No serão de domingo vi pela primeira vez a RTP a prestar um verdadeiro serviço público, um que não relega a cultura para um canal secundário e deixe transparecer a ideia de que serviço público no maior canal português, pago com dinheiro dos impostos, se resume a concursos e jogos de futebol. Estou a falar do belíssimo concerto de verão da RTP, com a Orquestra Metropolitana de Lisboa, transmitido em directo da Casa da Música para todo o país via, pasme-se, a RTP-1.

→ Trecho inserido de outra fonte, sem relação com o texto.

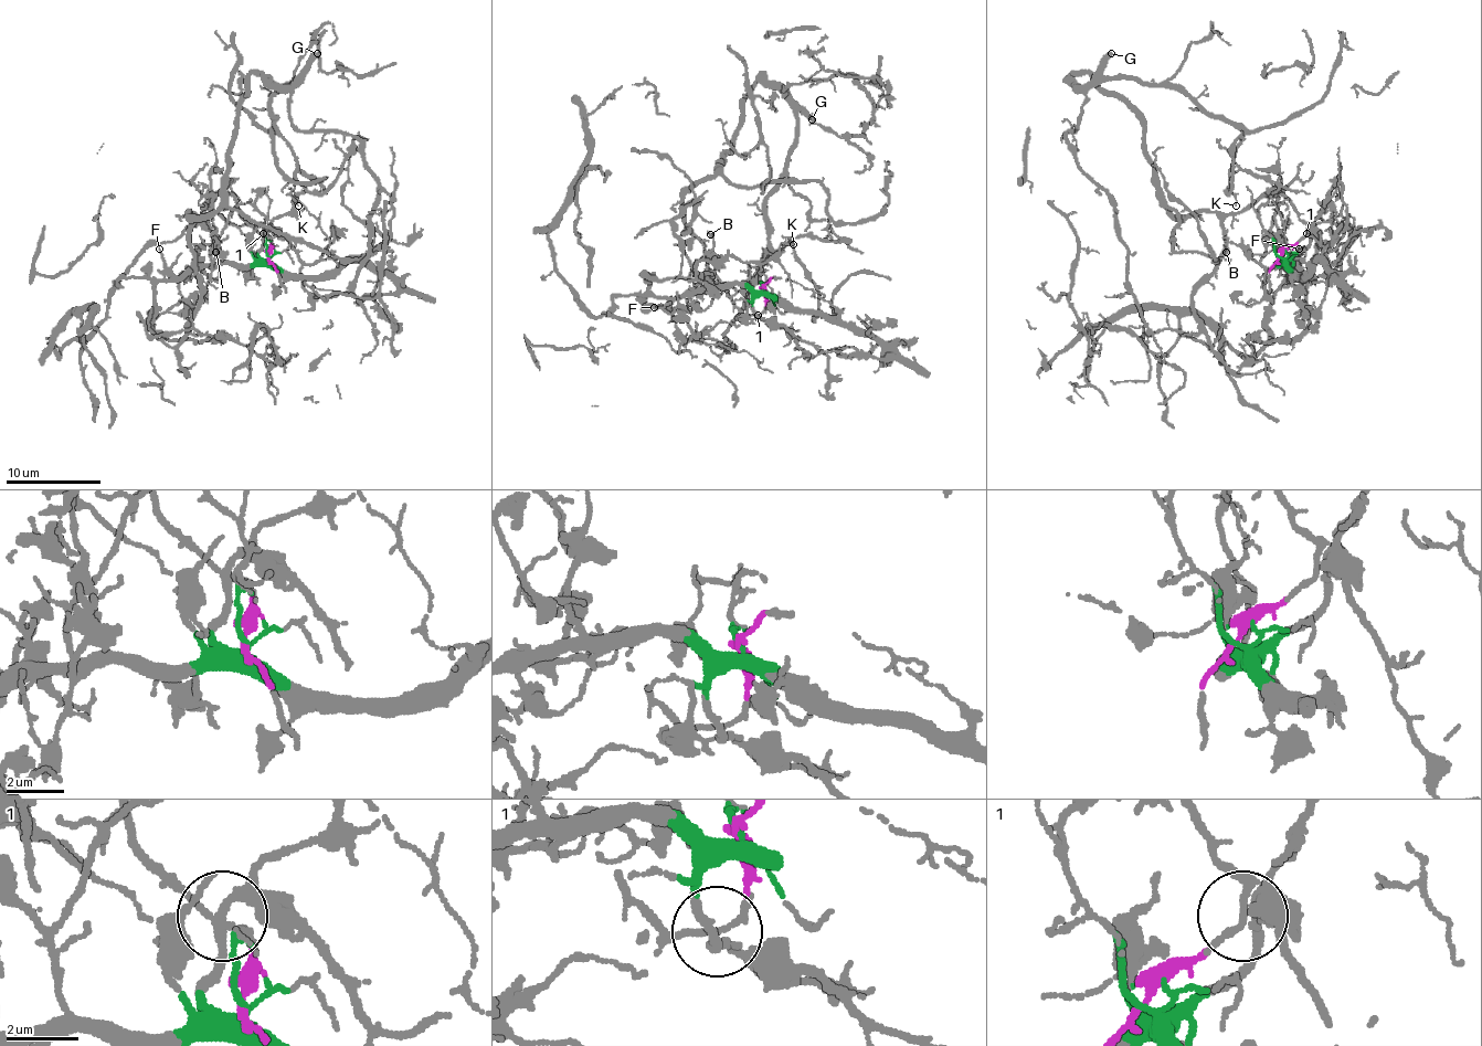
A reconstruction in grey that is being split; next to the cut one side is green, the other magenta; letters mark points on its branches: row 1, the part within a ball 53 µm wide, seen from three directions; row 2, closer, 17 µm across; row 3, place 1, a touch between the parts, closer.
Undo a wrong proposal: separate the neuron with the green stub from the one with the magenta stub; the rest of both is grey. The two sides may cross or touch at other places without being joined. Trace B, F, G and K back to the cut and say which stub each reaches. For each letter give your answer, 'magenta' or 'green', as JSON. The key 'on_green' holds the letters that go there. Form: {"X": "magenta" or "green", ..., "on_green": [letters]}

O próprio concerto foi um serviço público, com um programa pensado não em função de élites conhedoras mas sim em função do grande público, em geral ignorante das nuances e da vitalidade da música clássica. A escolha favoreceu peças curtas, vibrantes, que agarravam o ouvido. Do concerto destacaria a interpretação apaixonante do segundo andamento da Sinfonia Alentejana de Luís de Freitas Branco (sim, existe uma sinfonia dedicada ao Alentejo, e não é nenhuma piada, garanto que a melodia captura na perfeição o espírito e a paisagem que tornam o Alentejo naquela zona tão especial do nosso país) e a vibrante interpretação da Rhapsody in Blue de Gershwin, com António Rosado brilhante ao piano e a orquestra a vibrar com esta sinfonia única, onde o jazz se cruza descaradamente com a música erudita.

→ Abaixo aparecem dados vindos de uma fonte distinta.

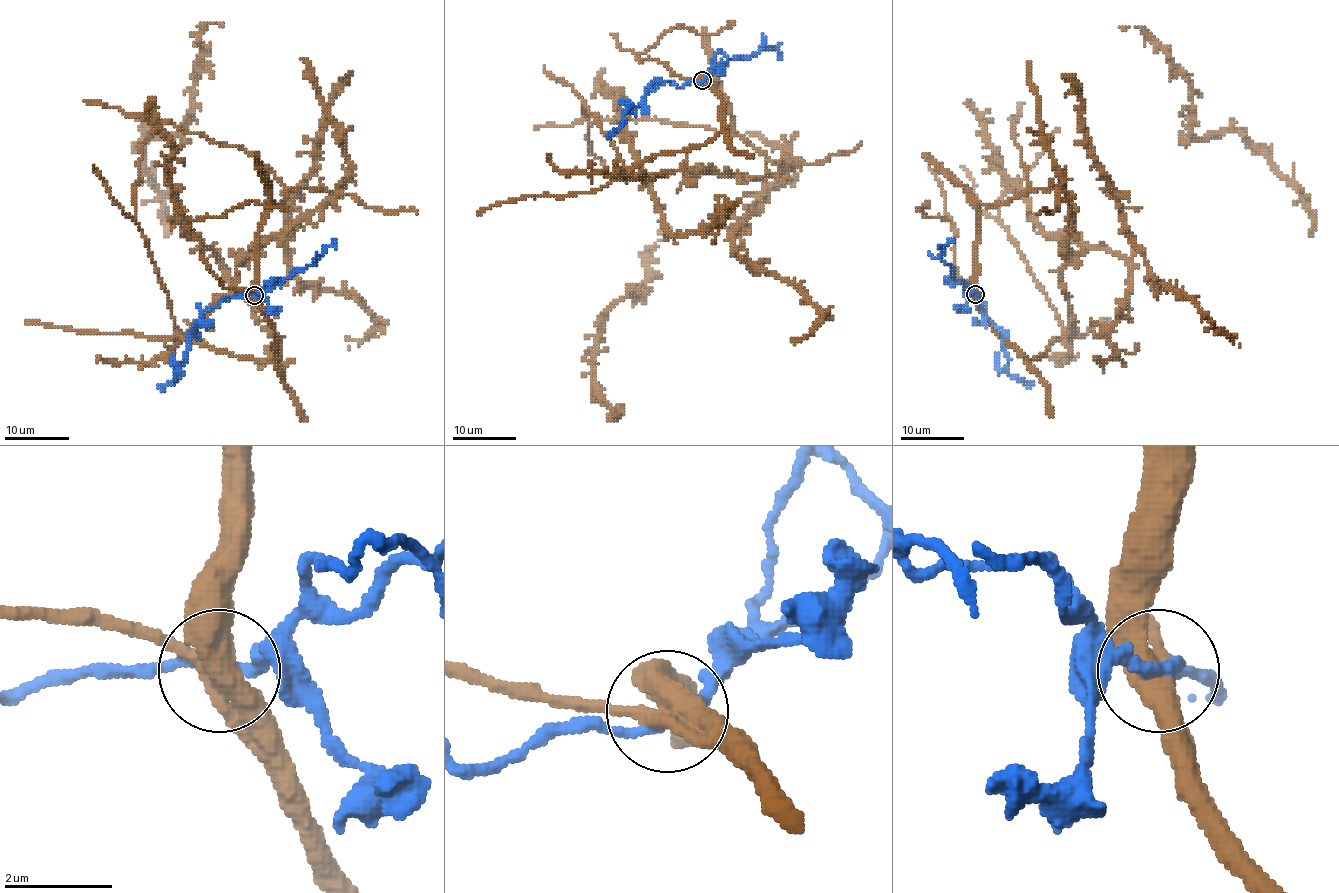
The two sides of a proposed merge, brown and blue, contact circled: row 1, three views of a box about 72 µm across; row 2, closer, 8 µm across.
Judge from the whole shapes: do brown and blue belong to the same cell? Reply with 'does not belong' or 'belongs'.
does not belong

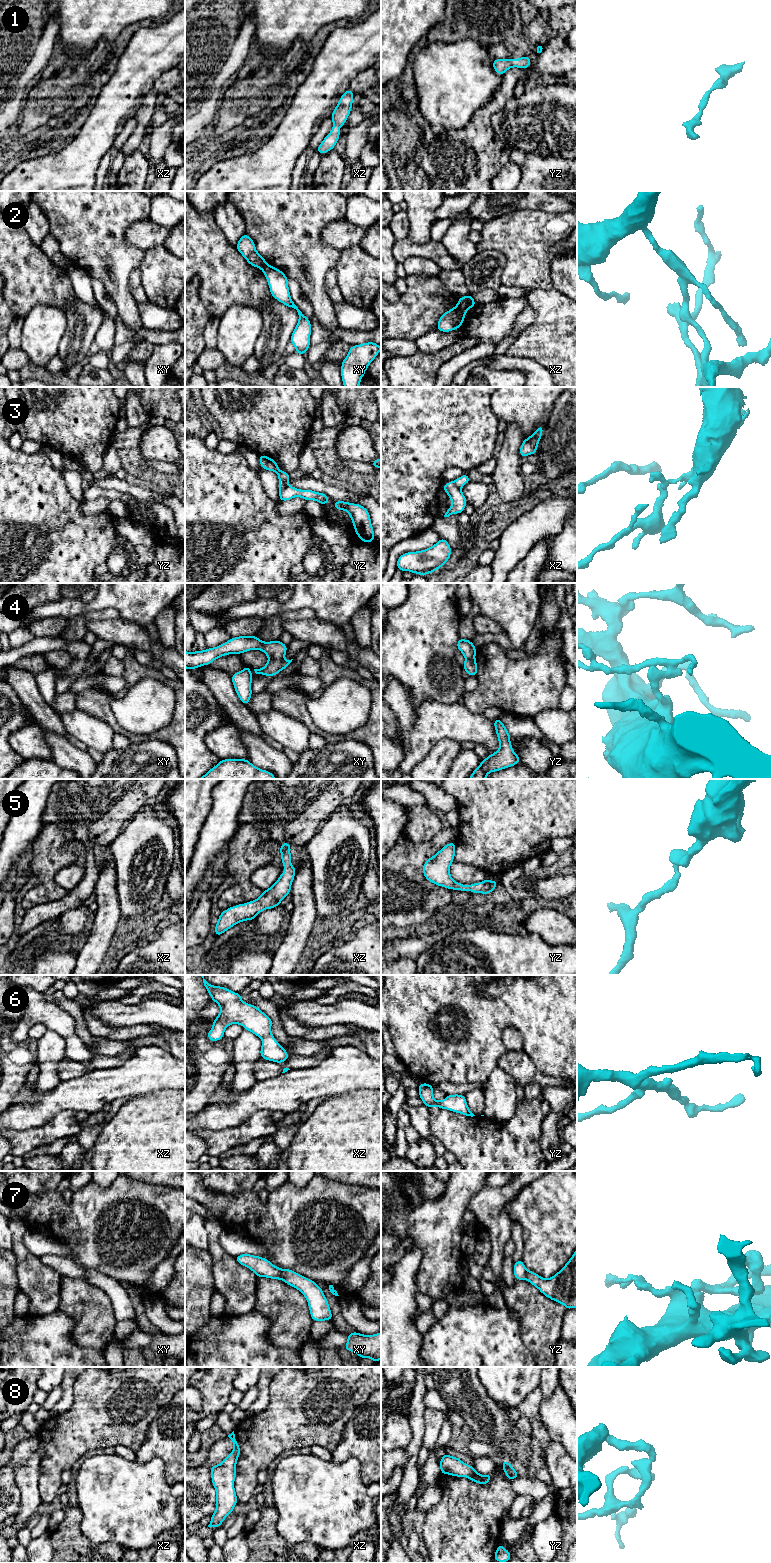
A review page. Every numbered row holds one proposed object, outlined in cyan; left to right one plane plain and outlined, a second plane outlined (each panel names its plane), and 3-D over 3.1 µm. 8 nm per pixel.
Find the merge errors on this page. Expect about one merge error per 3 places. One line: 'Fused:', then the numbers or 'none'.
Fused: 2, 3, 4, 7, 8

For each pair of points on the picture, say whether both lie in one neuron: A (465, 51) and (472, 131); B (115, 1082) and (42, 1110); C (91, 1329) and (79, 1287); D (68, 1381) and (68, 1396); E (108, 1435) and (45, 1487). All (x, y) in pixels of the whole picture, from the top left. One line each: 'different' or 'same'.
A: different
B: same
C: same
D: same
E: same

(Aqui confesso que até a minha cadela gostou - o que é um elogio, uma vez que arrebita as orelhas mal aquele trompete sensual que dá o mote à Rhapsody in Blue começa a ondear, e acaba sempre a tentar um dueto a meio da sinfonia, acompanhando os clarinetes a ganir.)

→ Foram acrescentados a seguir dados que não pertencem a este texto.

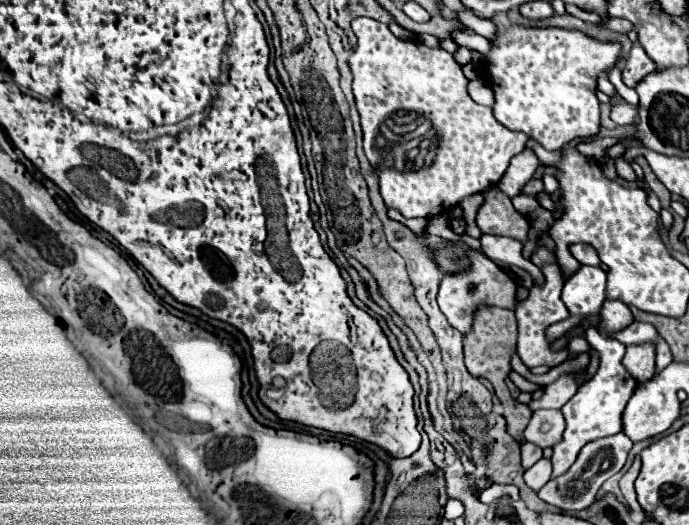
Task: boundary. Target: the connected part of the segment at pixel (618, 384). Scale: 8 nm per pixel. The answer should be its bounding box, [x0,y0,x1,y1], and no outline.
[552,328,638,478]

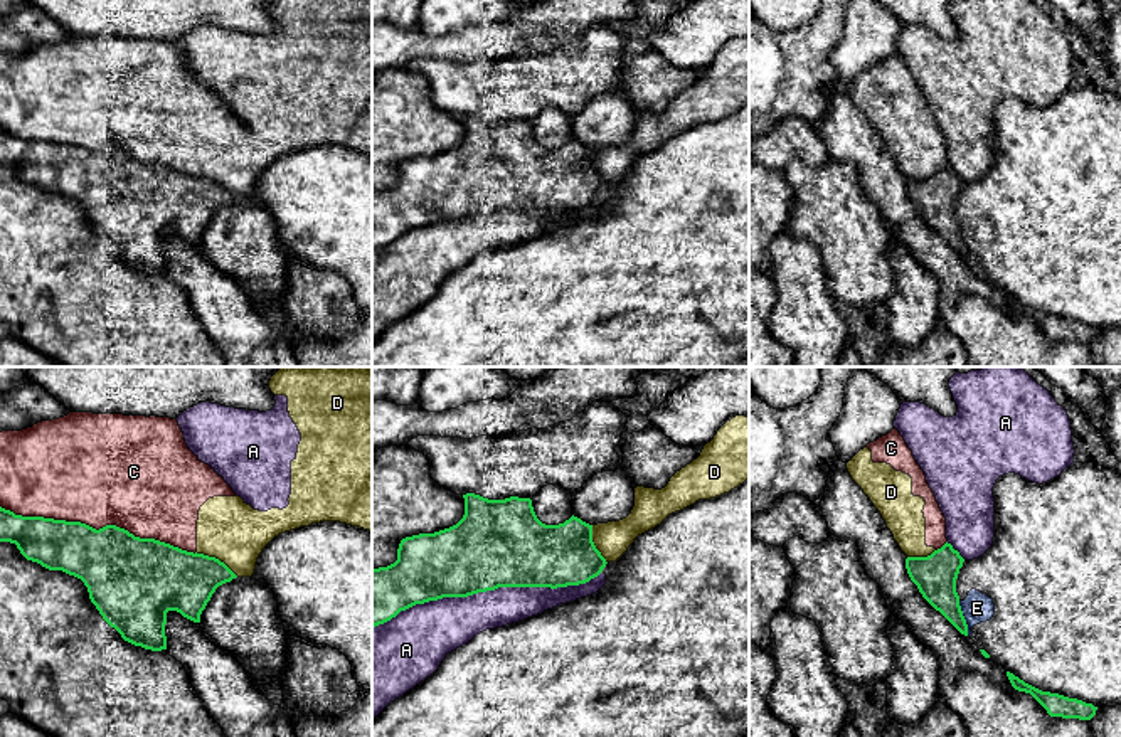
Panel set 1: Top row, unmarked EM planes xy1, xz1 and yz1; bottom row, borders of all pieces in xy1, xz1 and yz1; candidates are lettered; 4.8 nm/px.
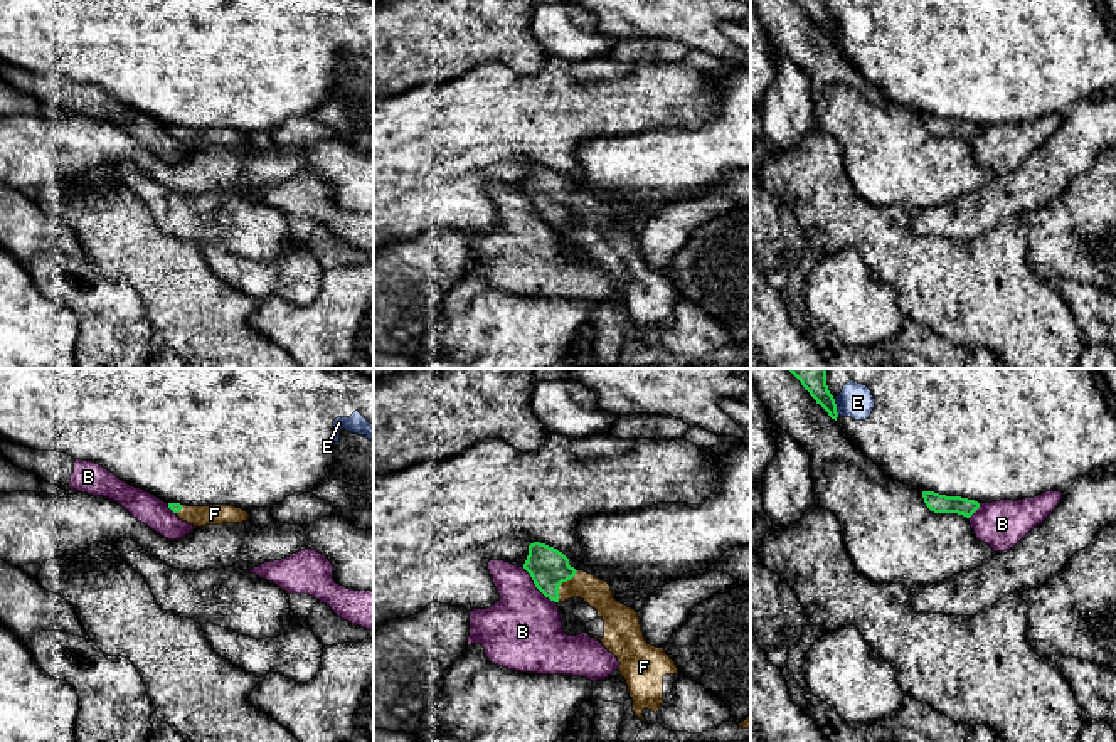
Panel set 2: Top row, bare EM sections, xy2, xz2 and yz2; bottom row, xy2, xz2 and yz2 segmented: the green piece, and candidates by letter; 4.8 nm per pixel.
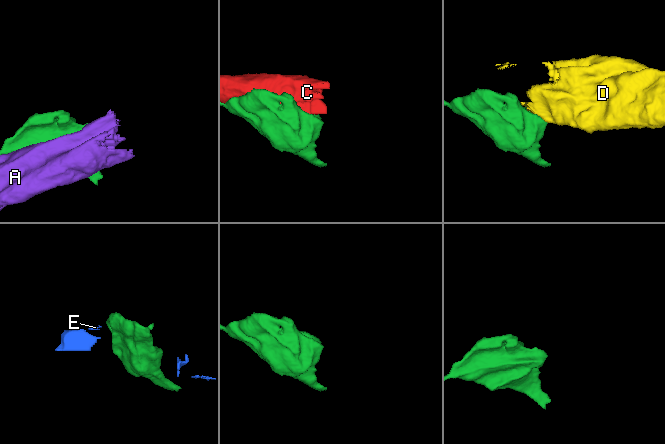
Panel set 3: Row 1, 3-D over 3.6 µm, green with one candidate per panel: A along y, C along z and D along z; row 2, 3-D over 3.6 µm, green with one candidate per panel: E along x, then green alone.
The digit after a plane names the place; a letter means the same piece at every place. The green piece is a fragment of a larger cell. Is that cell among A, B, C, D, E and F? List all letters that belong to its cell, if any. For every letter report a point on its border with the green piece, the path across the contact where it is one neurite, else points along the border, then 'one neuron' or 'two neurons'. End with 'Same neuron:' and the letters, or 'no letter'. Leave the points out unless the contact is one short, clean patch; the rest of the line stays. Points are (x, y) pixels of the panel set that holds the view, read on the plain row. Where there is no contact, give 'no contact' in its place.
A: xz1 (487, 212) | two neurons
B: xz2 (536, 209) | two neurons
C: xy1 (100, 152) | two neurons
D: xy1 (217, 182) | two neurons
E: yz1 (963, 241) | along yz1 (958, 224), (968, 258) | two neurons
F: xz2 (561, 206) | across xz2 (547, 190), (561, 206), (578, 206), (596, 216) | one neuron
Same neuron: F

Certamente que não faltarão aqueles que se irritaram ao ligar a televisão na noite de domingo e em vez da habitual dieta de concursos deram com "aquela seca" da música clássica. Cá por mim, expresso os meus parabéns: foi um momento, raro, de verdadeiro serviço público, que enriqueceu quem, por acaso ou por conhecimento, ouviu os acordes do concerto.